After losing around US$16 billion in Europe, GM decided to sell Opel/Vauxhall to PSA. The French company had been transformed from near bankruptcy to profitability under Carlos Tavares’ shrewd stewardship. Tavares was looking for ways to grow PSA; with joint vehicle programmes between GM and PSA already under way, he could see value in Opel/Vauxhall where most analysts could see only deep-seated problems.
For Tavares, Opel is an opportunity and a challenge. With GM a willing seller, following due diligence and EU approval, the deal was completed on August 1 this year. At this point, Opel management – under Tavares’ careful guidance – set about producing their future strategy, PACE!. The opening of the PACE presentation made it clear that change was coming and moreover that the “status quo is not an option”.
The new Opel strategy will focus on: Profitability, Agility, Collaboration and Enablement. In fact, the PACE acronym has two meanings, also standing for Performance, Accountability, Customer Focus and Empowerment. However, for Tavares P really stands for People: he wants to free Opel/Vauxhall employees to create a new company, underpinned by the profitable PSA’s resources. Scale also helps, and the enlarged group is now the no.2 vehicle company in Europe, behind Volkswagen, selling 4.3m vehicles worldwide, around ¾ of these in Europe; it has an automotive revenue of around €55 billion, a purchasing budget of close to €39 billion and employs over 200,000 people.

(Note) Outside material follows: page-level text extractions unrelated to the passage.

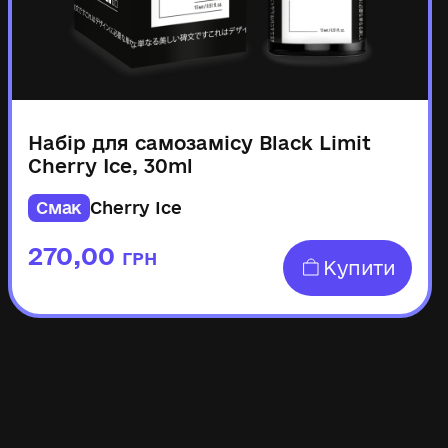
Набір для самозамісу Black Limit
Cherry Ice, 30ml
Смак
Cherry Ice
270,00
ГРН
Купити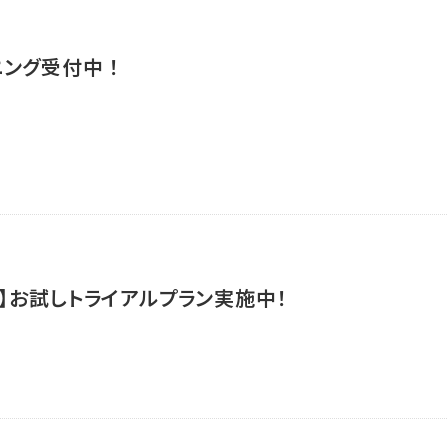
ング受付中 ！
】お試しトライアルプラン実施中！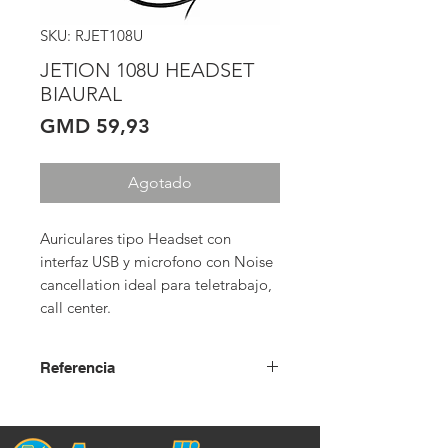
SKU: RJET108U
JETION 108U HEADSET
BIAURAL
Precio
GMD 59,93
Agotado
Auriculares tipo Headset con 
interfaz USB y microfono con Noise 
cancellation ideal para teletrabajo, 
call center.
Referencia
USD + IVA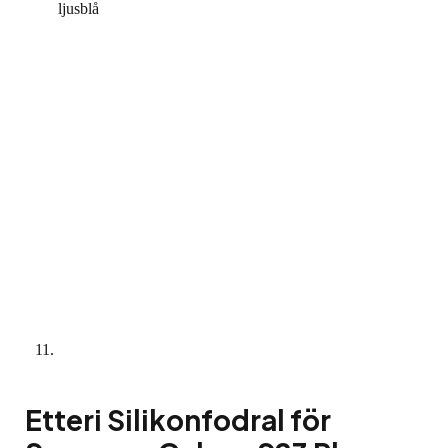
Etteri Silikonfodral för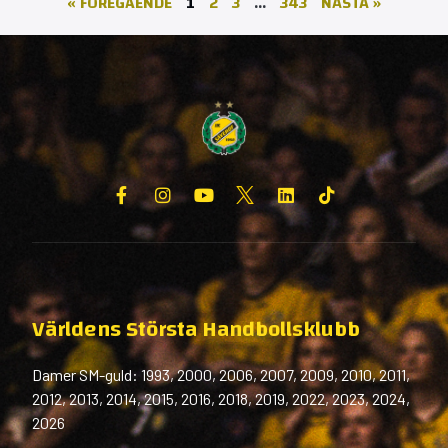
« FÖREGÅENDE
1
2
3
…
343
NÄSTA »
Världens Största Handbollsklubb
Damer SM-guld: 1993, 2000, 2006, 2007, 2009, 2010, 2011,
2012, 2013, 2014, 2015, 2016, 2018, 2019, 2022, 2023, 2024,
2026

The new Opel aims to do things not achieved under GM’s stewardship. Targets include: positive operational free cashflow by 2020, and a recurring operating margin of 2% by 2020 and 6% by 2026. Central to this is reducing Opel’s breakeven point to 800,000 cars (Opel CEO Michael Lohscheller would not say what it currently was but given Opel’s losses and current volumes it would likely be more than 1m).
The PACE plan has 4 levers: electrification, improved competitiveness, a profitable sales offensive and leveraging the Opel/Vauxhall brands. The last three are natural levers which any major car company would normally look to exploit naturally, so how the brand electrifies its range in the years ahead is particularly significant. Lohscheller admitted that, under GM, Opel was not on track to meet the EU’s 95g/km CO2 target. The new plan means it will be, largely through adopting PSA technology: the new Grandland X comes with a plug-in hybrid option and the new (PSA-based) Corsa will also have a full electric option. Two other models will have electric options by 2020; and by 2024, all Opels will have electrified options, although no details were offered on the mix between full electric and hybrids.
In terms of improved competitiveness, PACE calls for €1.1 billion of synergies annually by 2020, rising to €1.7 billion by 2026: 30% of the savings will come from purchasing, 25% from combined R&D and 20% from shared manufacturing. Improved purchasing will reduce costs by €700 a vehicle by 2020 and a further €400 or more per vehicle will be saved by improved manufacturing arrangements and logistics. Opel plans for 100% utilisation by 2020, which will be aided by switching production from GM Korea to Europe.
Key to this is switching all Opel/Vauxhall models to PSA platforms, CMP for B segment cars and EMP2 for C/D and bigger vehicles; this switch will be complete by 2024 by when Opel/Vauxhall vehicles will be using one of four PSA powertrains for additional savings. At the same time, the Opel engineering centre in Russelsheim will take on new roles, not only engineering Opel/Vauxhalls using PSA platforms, but also becoming the group’s centre for US market federalisation, fuel cells and autonomous technology.
There will also be changes to what is made where; while the long-term future of the UK plants will be largely determined by the UK-EU Brexit agreement, elsewhere change is already underway. A new EMP2-based SUV will be made at Eisenach in Germany, rather than the Mokka (currently made in Spain), and a new D-segment car will be made on EMP2 at Russelsheim. Whether this means a quick replacement for the new Insignia remains to be seen; this could be a coupe-style vehicle like the Volkswagen Arteon. The new SUV at Eisenach is also significant because the new plan calls for SUVs to represent 40% of Opel/Vauxhall’s sales by 2021, i.e. around 400,000 vehicles; to achieve this it’s likely that at least two more models on top of the current range would be required.
The highly detailed plan unveiled at the beginning of November is nothing if not ambitious; but given Opel’s decline in European share from 9.2% to less than 6% between 1999 and 2016, and the multi-billion losses over this period, nothing less will do. It is clear that Tavares and his colleagues believe that they have found the way to operate profitably in the mass car market today; successfully translating this to Opel/Vauxhall will be proof positive of this belief.